§ **Directions for this task**: Select each line in the data below that contains the word "Pitopalvelu".

§ **Task data**:
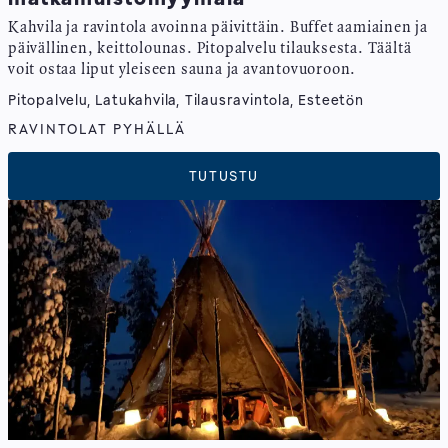
Kahvila ja ravintola avoinna päivittäin. Buffet aamiainen ja
päivällinen, keittolounas. Pitopalvelu tilauksesta. Täältä
voit ostaa liput yleiseen sauna ja avantovuoroon.
Pitopalvelu, Latukahvila, Tilausravintola, Esteetön
RAVINTOLAT PYHÄLLÄ
TUTUSTU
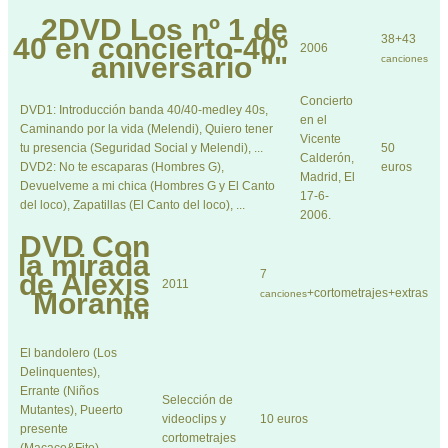
2DVD
Los nº 1 de
40 en concierto-40º
38+43
2006
aniversario ""
canciones
Concierto
DVD1: Introducción banda 40/40-medley 40s,
en el
Caminando por la vida (Melendi), Quiero tener
Vicente
tu presencia (Seguridad Social y Melendi), ...
50
Calderón,
DVD2: No te escaparas (Hombres G),
euros
Madrid, El
Devuelveme a mi chica (Hombres G y El Canto
17-6-
del loco), Zapatillas (El Canto del loco), ...
2006.
DVD
Con
la mirada
7
de Alexis
2011
+cortometrajes+extras
Morante
canciones
""
El bandolero (Los
Delinquentes),
Errante (Niños
Selección de
Mutantes), Pueerto
videoclips y
10 euros
presente
cortometrajes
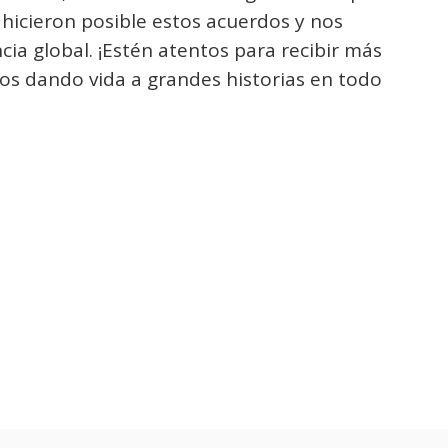
 hicieron posible estos acuerdos y nos
ia global. ¡Estén atentos para recibir más
os dando vida a grandes historias en todo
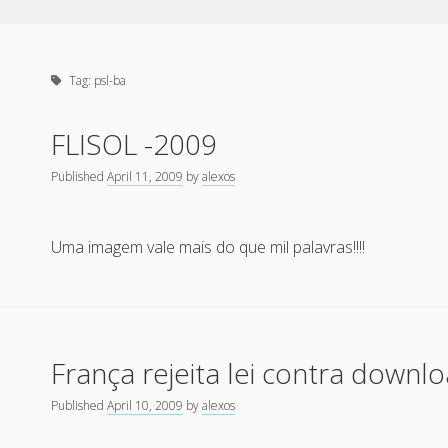
Tag:
psl-ba
FLISOL -2009
Published
April 11, 2009
by
alexos
Uma imagem vale mais do que mil palavras!!!!
França rejeita lei contra downlo
Published
April 10, 2009
by
alexos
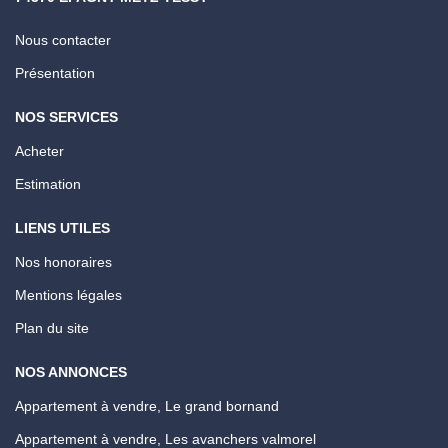
Nous contacter
Présentation
NOS SERVICES
Acheter
Estimation
LIENS UTILES
Nos honoraires
Mentions légales
Plan du site
NOS ANNONCES
Appartement à vendre, Le grand bornand
Appartement à vendre, Les avanchers valmorel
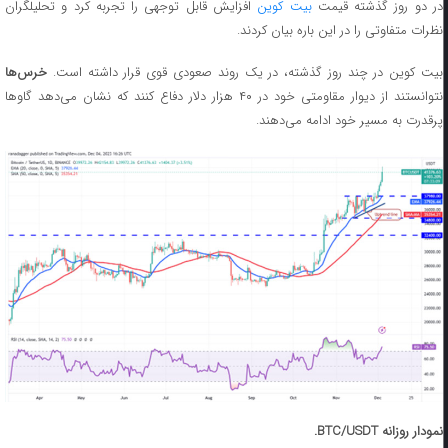
ر دو روز گذشته قیمت
بیت کوین
افزایش قابل توجهی را تجربه کرد و تحلیلگران
نظرات متفاوتی را در این باره بیان کردند.
بیت کوین در چند روز گذشته، در یک روند صعودی قوی قرار داشته است.
خرس‌ها
نتوانستند از دیوار مقاومتی خود در ۴۰ هزار دلار دفاع کنند که نشان می‌دهد گاوها
پرقدرت به مسیر خود ادامه می‌دهند.
نمودار روزانه BTC/USDT.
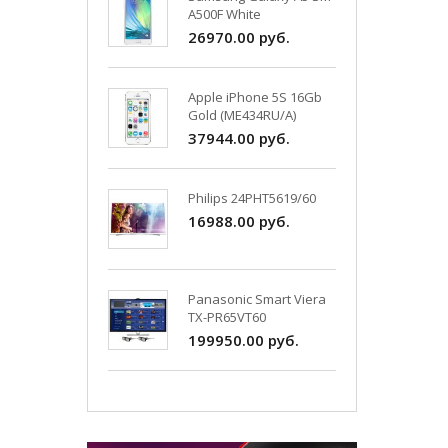
A500F White
26970.00 руб.
Apple iPhone 5S 16Gb
Gold (ME434RU/A)
37944.00 руб.
Philips 24PHT5619/60
16988.00 руб.
Panasonic Smart Viera
TX-PR65VT60
199950.00 руб.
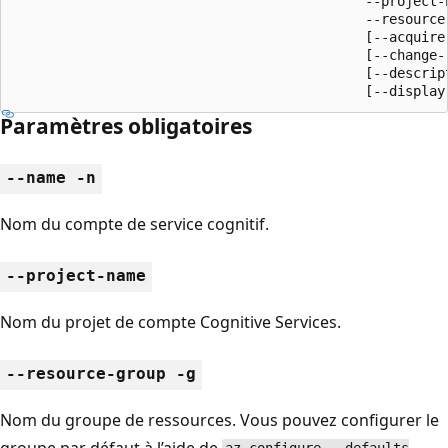
                                            --project-n
                                            --resource-
                                            [--acquire-
                                            [--change-r
                                            [--descript
                                            [--display
Paramètres obligatoires
--name -n
Nom du compte de service cognitif.
--project-name
Nom du projet de compte Cognitive Services.
--resource-group -g
Nom du groupe de ressources. Vous pouvez configurer le
groupe par défaut à l’aide de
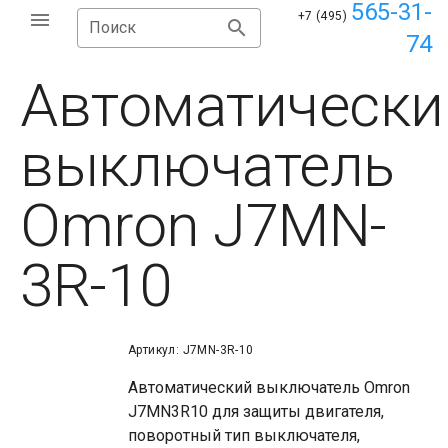
565-31-
+7 (495)
Поиск
74
Автоматически
выключатель
Omron J7MN-
3R-10
Артикул: J7MN-3R-10
Автоматический выключатель Omron
J7MN3R10 для защиты двигателя,
поворотный тип выключателя,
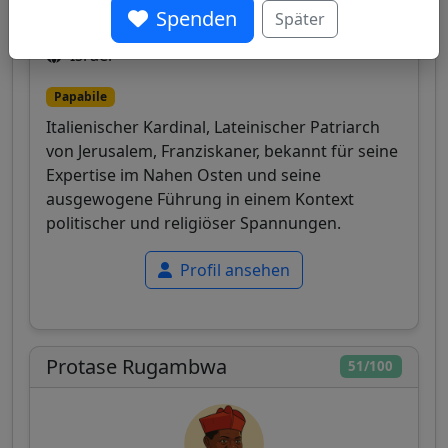
Spenden
Später
Israel
Papabile
Italienischer Kardinal, Lateinischer Patriarch
von Jerusalem, Franziskaner, bekannt für seine
Expertise im Nahen Osten und seine
ausgewogene Führung in einem Kontext
politischer und religiöser Spannungen.
Profil ansehen
Protase Rugambwa
51/100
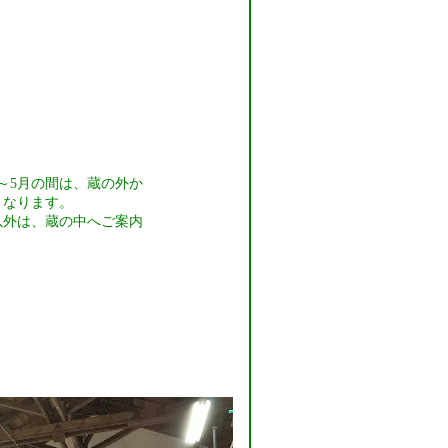
～5月の間は、蔵の外か
となります。
以外は、蔵の中へご案内
。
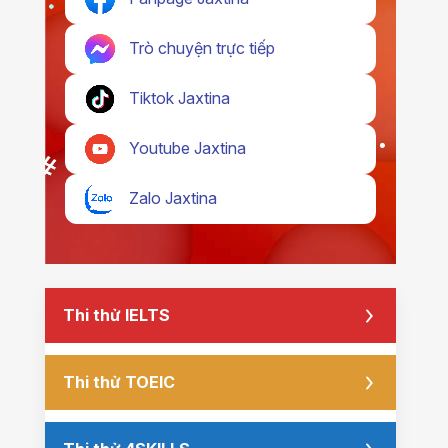
Trò chuyện trực tiếp
Tiktok Jaxtina
Youtube Jaxtina
Zalo Jaxtina
Thi thử IELTS
Thi thử TOEIC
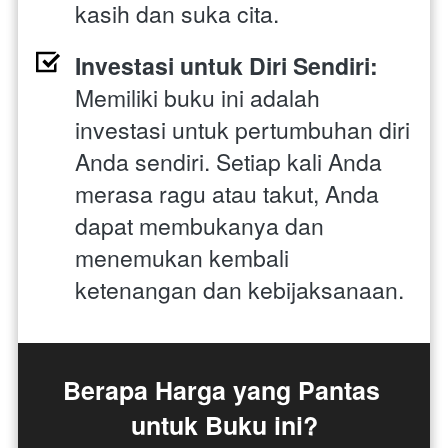
kasih dan suka cita.
Investasi untuk Diri Sendiri: 
Memiliki buku ini adalah 
investasi untuk pertumbuhan diri 
Anda sendiri. Setiap kali Anda 
merasa ragu atau takut, Anda 
dapat membukanya dan 
menemukan kembali 
ketenangan dan kebijaksanaan.
Berapa Harga yang Pantas 
untuk Buku ini?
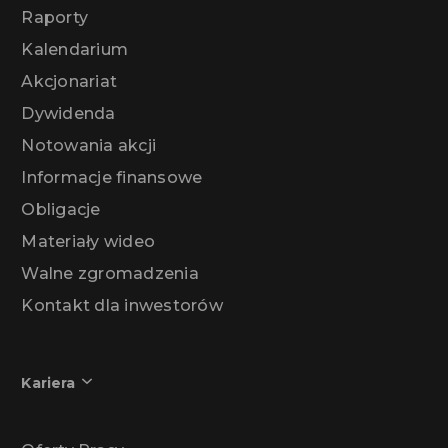
Raporty
Kalendarium
Akcjonariat
Dywidenda
Notowania akcji
Informacje finansowe
Obligacje
Materiały wideo
Walne zgromadzenia
Kontakt dla inwestorów
Kariera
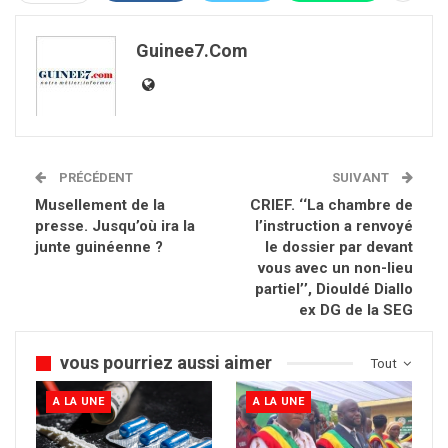
Guinee7.com
PRÉCÉDENT
SUIVANT
Musellement de la
CRIEF. ‘‘La chambre de
presse. Jusqu’où ira la
l’instruction a renvoyé
junte guinéenne ?
le dossier par devant
vous avec un non-lieu
partiel’’, Diouldé Diallo
ex DG de la SEG
vous pourriez aussi aimer
Tout
A LA UNE
A LA UNE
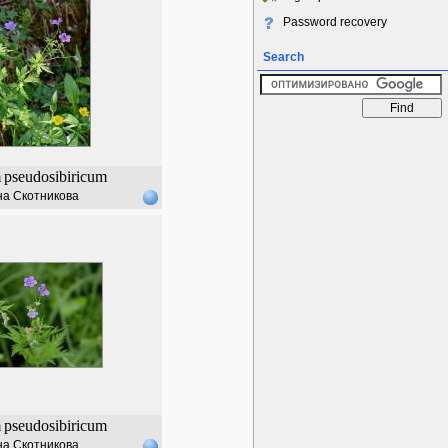
Password recovery
Search
m
pseudosibiricum
а Скотникова
m
pseudosibiricum
а Скотникова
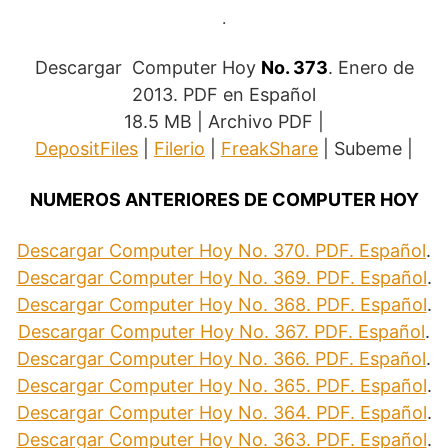
.
Descargar Computer Hoy
No. 373
. Enero de
2013. PDF en Español
18.5 MB | Archivo PDF |
DepositFiles
|
Filerio
|
FreakShare
| Subeme |
NUMEROS ANTERIORES DE COMPUTER HOY
Descargar Computer Hoy No. 370. PDF. Español
.
Descargar Computer Hoy No. 369. PDF. Español
.
Descargar Computer Hoy No. 368. PDF. Español
.
Descargar Computer Hoy No. 367. PDF. Español
.
Descargar Computer Hoy No. 366. PDF. Español
.
Descargar Computer Hoy No. 365. PDF. Español
.
Descargar Computer Hoy No. 364. PDF. Español
.
Descargar Computer Hoy No. 363. PDF. Español
.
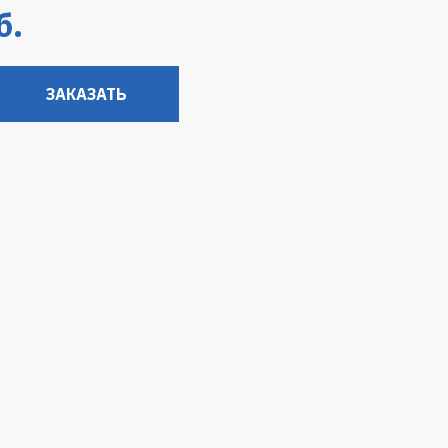
б.
ЗАКАЗАТЬ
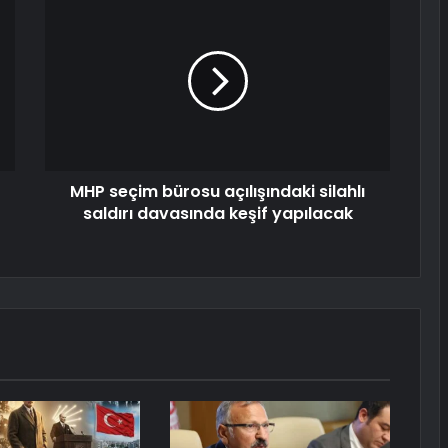
MHP seçim bürosu açılışındaki silahlı
saldırı davasında keşif yapılacak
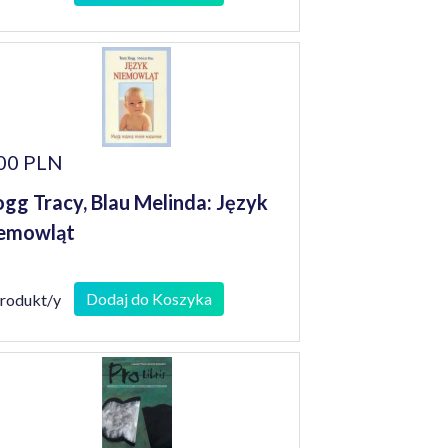
00 PLN
gg Tracy, Blau Melinda: Język
emowląt
Dodaj do Koszyka
produkt/y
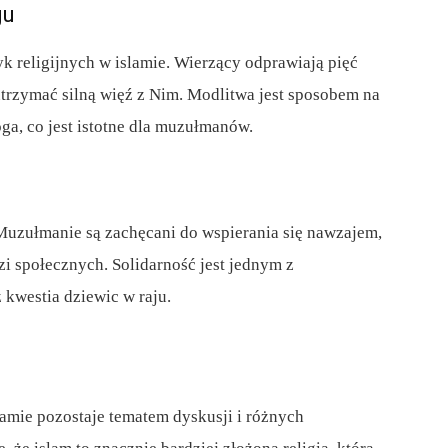
gu
 religijnych w islamie. Wierzący odprawiają pięć
utrzymać silną więź z Nim. Modlitwa jest sposobem na
oga, co jest istotne dla muzułmanów.
Muzułmanie są zachęcani do wspierania się nawzajem,
 społecznych. Solidarność jest jednym z
ż kwestia dziewic w raju.
slamie pozostaje tematem dyskusji i różnych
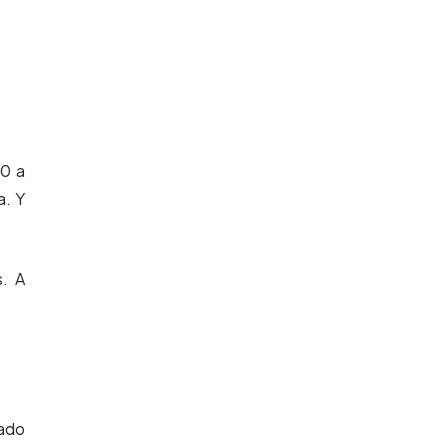
00 a
a. Y
. A
cado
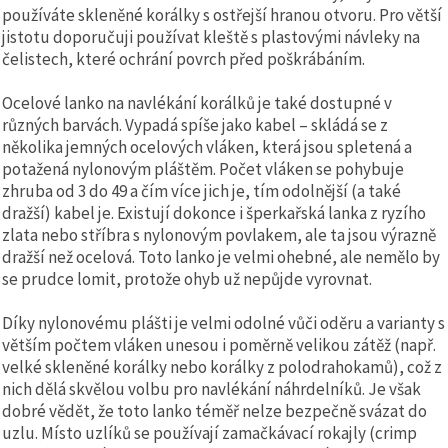
používáte skleněné korálky s ostřejší hranou otvoru. Pro větší
jistotu doporučuji používat kleště s plastovými návleky na
čelistech, které ochrání povrch před poškrábáním.
Ocelové lanko na navlékání korálků je také dostupné v
různých barvách. Vypadá spíše jako kabel – skládá se z
několika jemných ocelových vláken, která jsou spletená a
potažená nylonovým pláštěm. Počet vláken se pohybuje
zhruba od 3 do 49 a čím více jich je, tím odolnější (a také
dražší) kabel je. Existují dokonce i šperkařská lanka z ryzího
zlata nebo stříbra s nylonovým povlakem, ale ta jsou výrazně
dražší než ocelová. Toto lanko je velmi ohebné, ale nemělo by
se prudce lomit, protože ohyb už nepůjde vyrovnat.
Díky nylonovému plášti je velmi odolné vůči oděru a varianty s
větším počtem vláken unesou i poměrně velikou zátěž (např.
velké skleněné korálky nebo korálky z polodrahokamů), což z
nich dělá skvělou volbu pro navlékání náhrdelníků. Je však
dobré vědět, že toto lanko téměř nelze bezpečně svázat do
uzlu. Místo uzlíků se používají zamačkávací rokajly (crimp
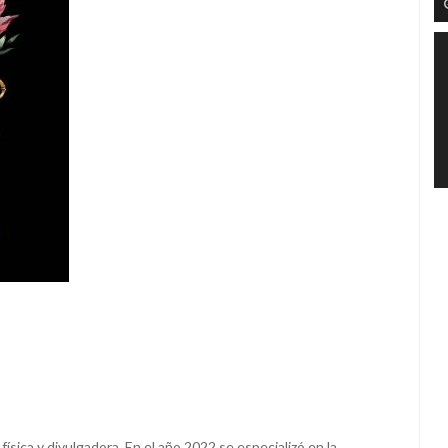
ísica y divulgadora. En el año 2022 se especializó en la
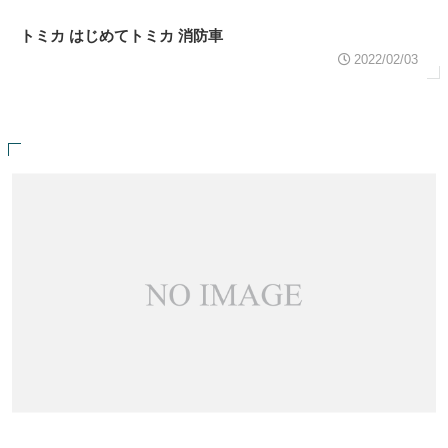
トミカ はじめてトミカ 消防車
2022/02/03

§ **Problem solution**:
päivällinen, keittolounas. Pitopalvelu tilauksesta. Täältä
Pitopalvelu, Latukahvila, Tilausravintola, Esteetön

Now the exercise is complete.